The Human Genome Project "is one of the great undertakings of the beginning of this new millennium", said Msgr. Carrasco in his remarks. "If for medicine, and not only for medicine, a knowledge of the human genome is absolutely essential, it is equally important to identify its ethical, legal and social consequences", he added.
"Today", said the chancellor of the Pontifical Academy for Life, "eugenics represents the principal discriminatory utilisation to which the discoveries of genetic science can be put. This is what the congress aims to examine. Obviously, the main objective is to call people's attention to the considerable benefits we may obtain from genetic research if, as seems correct and appropriate, it attracts the efforts of researchers and public and private investments, while overcoming any temptation to follow the deceptive shortcuts presented by eugenics".

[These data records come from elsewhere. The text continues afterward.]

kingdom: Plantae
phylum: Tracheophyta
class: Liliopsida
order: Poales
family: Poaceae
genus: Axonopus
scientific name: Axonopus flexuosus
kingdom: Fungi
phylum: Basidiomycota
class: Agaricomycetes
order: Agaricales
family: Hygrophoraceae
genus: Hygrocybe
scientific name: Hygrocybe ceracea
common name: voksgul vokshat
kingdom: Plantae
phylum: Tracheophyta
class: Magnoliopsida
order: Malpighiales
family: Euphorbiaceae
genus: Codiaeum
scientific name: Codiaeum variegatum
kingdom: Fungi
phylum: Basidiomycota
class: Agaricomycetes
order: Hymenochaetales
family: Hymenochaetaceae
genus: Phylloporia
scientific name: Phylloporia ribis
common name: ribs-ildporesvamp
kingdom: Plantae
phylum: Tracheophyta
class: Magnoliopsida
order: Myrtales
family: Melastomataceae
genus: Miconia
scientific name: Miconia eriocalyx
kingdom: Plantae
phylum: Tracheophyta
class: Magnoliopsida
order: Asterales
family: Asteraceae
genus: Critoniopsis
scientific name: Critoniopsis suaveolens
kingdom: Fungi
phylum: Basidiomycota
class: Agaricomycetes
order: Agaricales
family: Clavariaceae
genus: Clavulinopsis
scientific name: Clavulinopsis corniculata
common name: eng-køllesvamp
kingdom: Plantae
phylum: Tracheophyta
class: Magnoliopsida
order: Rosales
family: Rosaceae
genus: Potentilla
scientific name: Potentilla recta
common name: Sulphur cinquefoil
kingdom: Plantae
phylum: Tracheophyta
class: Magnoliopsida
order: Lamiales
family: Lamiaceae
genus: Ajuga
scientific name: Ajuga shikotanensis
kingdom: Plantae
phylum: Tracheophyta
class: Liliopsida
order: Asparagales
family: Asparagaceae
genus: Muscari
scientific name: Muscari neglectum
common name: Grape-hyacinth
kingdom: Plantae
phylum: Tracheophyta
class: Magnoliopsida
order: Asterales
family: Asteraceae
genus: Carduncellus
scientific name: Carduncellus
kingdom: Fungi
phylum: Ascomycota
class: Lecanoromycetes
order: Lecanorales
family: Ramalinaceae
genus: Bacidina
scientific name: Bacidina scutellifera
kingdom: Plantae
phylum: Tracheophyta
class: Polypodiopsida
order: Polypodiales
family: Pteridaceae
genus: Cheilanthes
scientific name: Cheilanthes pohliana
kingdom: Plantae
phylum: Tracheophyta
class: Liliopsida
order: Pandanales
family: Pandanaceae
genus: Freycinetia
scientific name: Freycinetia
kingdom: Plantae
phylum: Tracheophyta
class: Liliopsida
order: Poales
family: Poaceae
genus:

In his comments Professor Dallapiccola indicated that "the proliferation of genomic analyses is destined not only to make people's lives more dependent on medicine, but also to transform the role of doctors. ... The post-genome era risks producing a further involution of the figure of the doctor, who is perhaps destined to become a 'genomicist', in other words a specialist in interpreting the sophisticated data emerging from some highly-technological instrument".
"We must", he concluded, "take a critical stance, both towards 'reductionists' who believe the sequence of the human genome is sufficient to clarify the meaning of human life, and towards 'determinists' who hold that they can predict people's biological destiny, simply be examining their DNA".